■ What this task involves: An exact copy of all the lines below is required, with every image left out.

##### Data shown

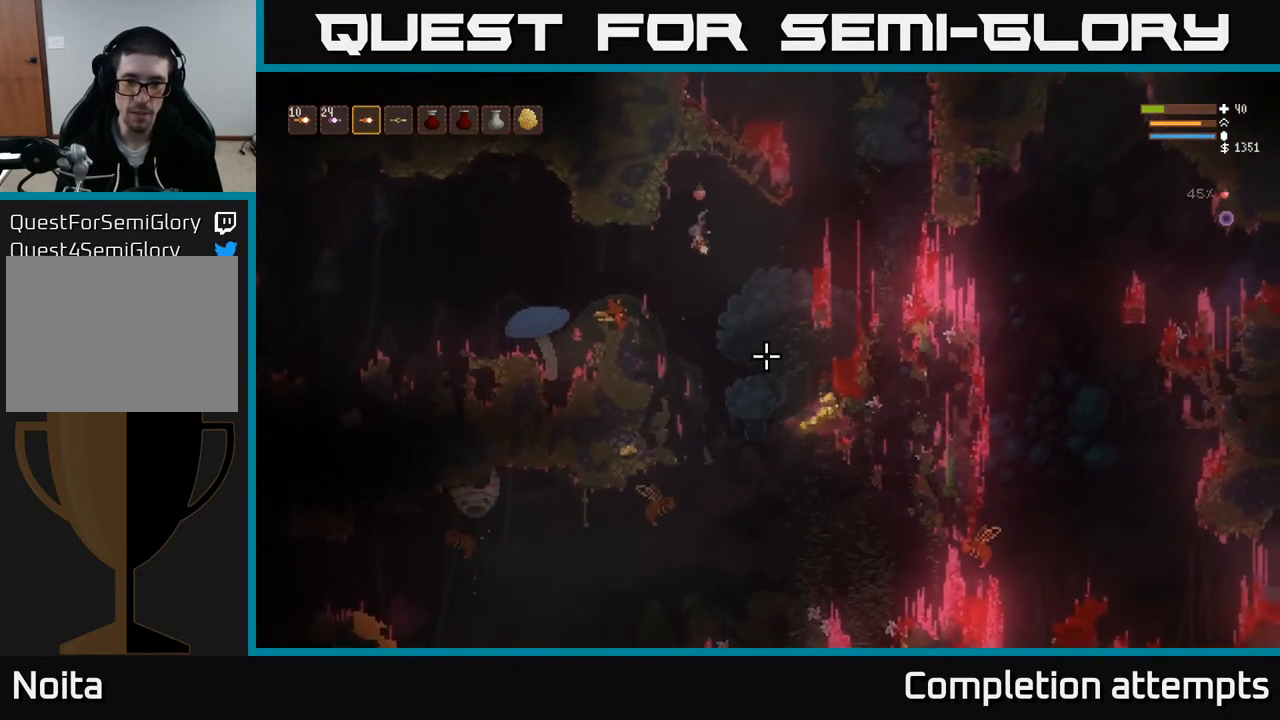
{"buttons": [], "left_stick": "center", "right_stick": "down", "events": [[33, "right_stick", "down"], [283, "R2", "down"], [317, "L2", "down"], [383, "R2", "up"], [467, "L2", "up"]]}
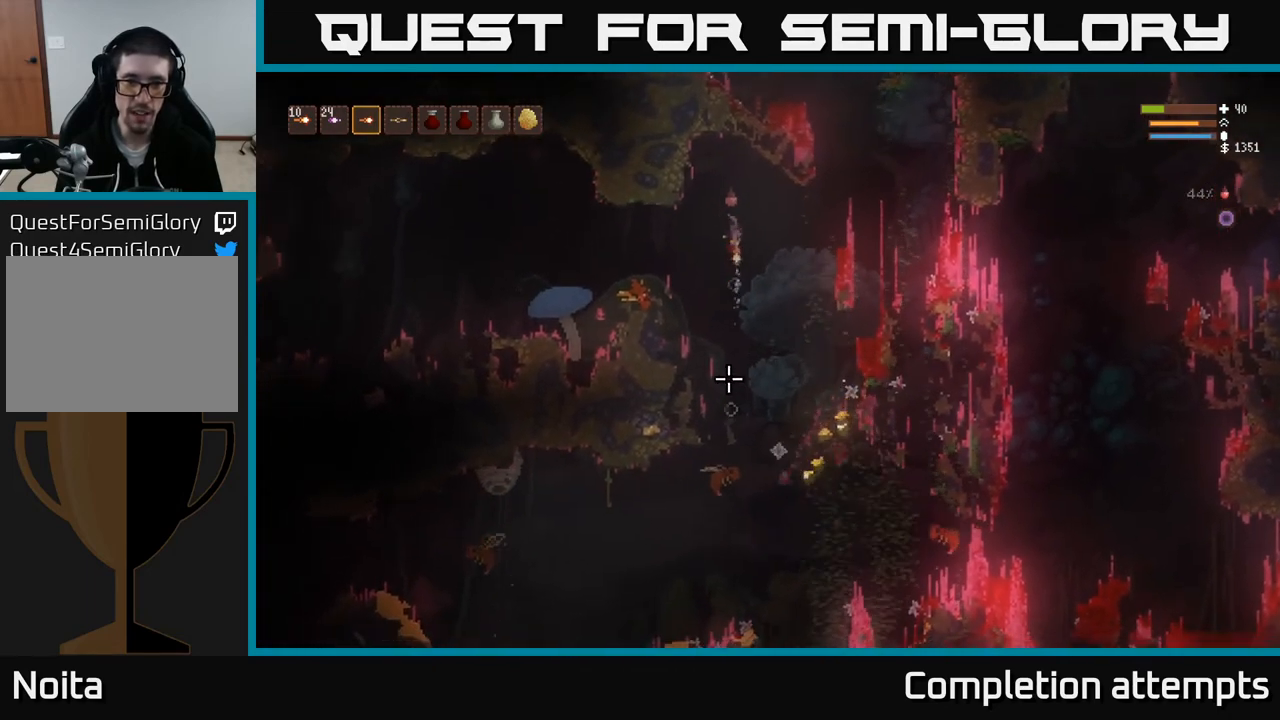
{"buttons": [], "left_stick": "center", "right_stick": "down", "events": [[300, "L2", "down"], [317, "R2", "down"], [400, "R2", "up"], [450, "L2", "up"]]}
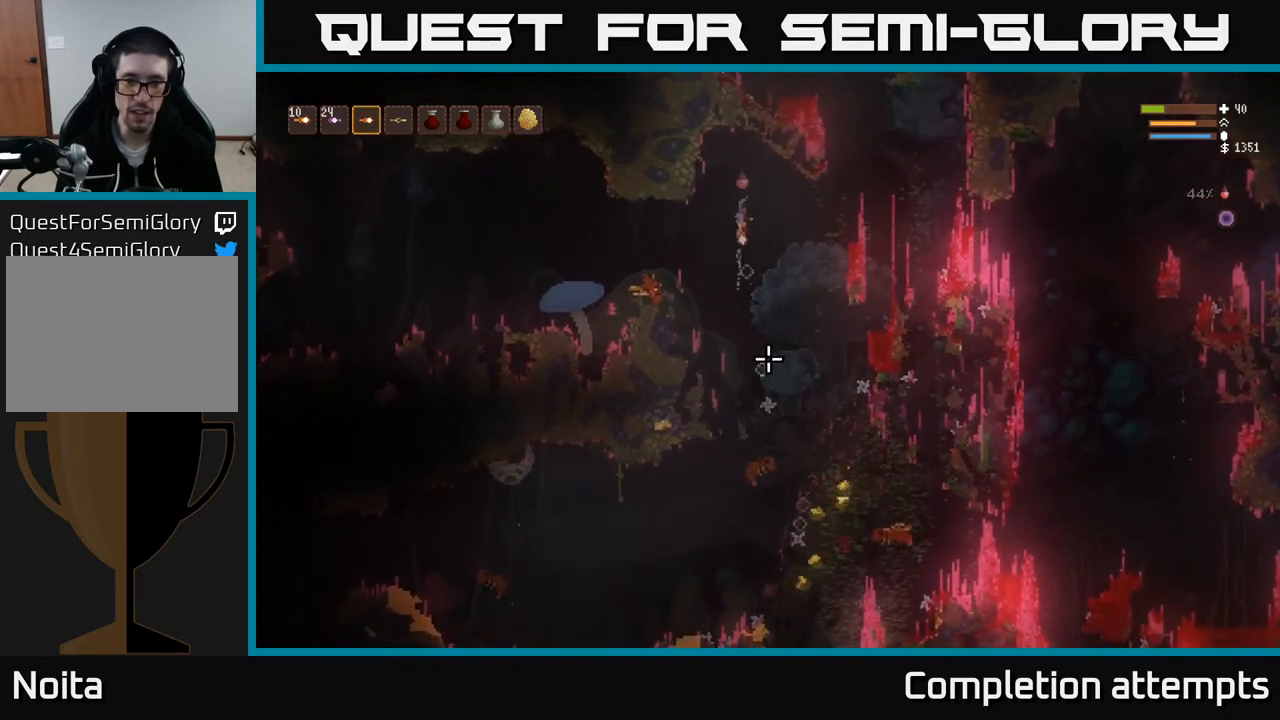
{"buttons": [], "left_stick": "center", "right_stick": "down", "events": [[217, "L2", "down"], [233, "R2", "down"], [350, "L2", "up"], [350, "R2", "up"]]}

##########

■ Task answer:
{"buttons": [], "left_stick": "center", "right_stick": "down", "events": [[33, "right_stick", "down"], [283, "R2", "down"], [317, "L2", "down"], [383, "R2", "up"], [467, "L2", "up"]]}
{"buttons": [], "left_stick": "center", "right_stick": "down", "events": [[300, "L2", "down"], [317, "R2", "down"], [400, "R2", "up"], [450, "L2", "up"]]}
{"buttons": [], "left_stick": "center", "right_stick": "down", "events": [[217, "L2", "down"], [233, "R2", "down"], [350, "L2", "up"], [350, "R2", "up"]]}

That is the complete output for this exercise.